:: WRITTEN PROBLEM ::
Pull out each of the lines below that contains the string "catalogue", matching case exactly.

:: MATERIAL SHOWN ::

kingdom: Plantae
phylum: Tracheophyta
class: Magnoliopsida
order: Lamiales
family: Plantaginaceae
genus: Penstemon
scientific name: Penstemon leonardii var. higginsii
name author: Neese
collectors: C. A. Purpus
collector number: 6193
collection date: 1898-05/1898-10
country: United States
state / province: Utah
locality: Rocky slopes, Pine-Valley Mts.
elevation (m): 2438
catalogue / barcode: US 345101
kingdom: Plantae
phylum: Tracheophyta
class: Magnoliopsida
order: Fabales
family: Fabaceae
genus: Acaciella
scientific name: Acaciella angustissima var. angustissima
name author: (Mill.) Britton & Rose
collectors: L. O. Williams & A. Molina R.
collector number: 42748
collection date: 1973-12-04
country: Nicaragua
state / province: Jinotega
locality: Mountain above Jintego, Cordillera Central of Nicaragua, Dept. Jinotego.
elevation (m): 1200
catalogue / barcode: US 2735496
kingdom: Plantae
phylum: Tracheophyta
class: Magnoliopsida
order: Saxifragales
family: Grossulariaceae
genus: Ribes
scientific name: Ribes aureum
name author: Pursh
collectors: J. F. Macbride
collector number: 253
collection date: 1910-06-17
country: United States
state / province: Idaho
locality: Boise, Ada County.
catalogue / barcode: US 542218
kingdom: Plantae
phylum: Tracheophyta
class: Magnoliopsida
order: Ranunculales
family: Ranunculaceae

:: REPLY ::
catalogue / barcode: US 345101
catalogue / barcode: US 2735496
catalogue / barcode: US 542218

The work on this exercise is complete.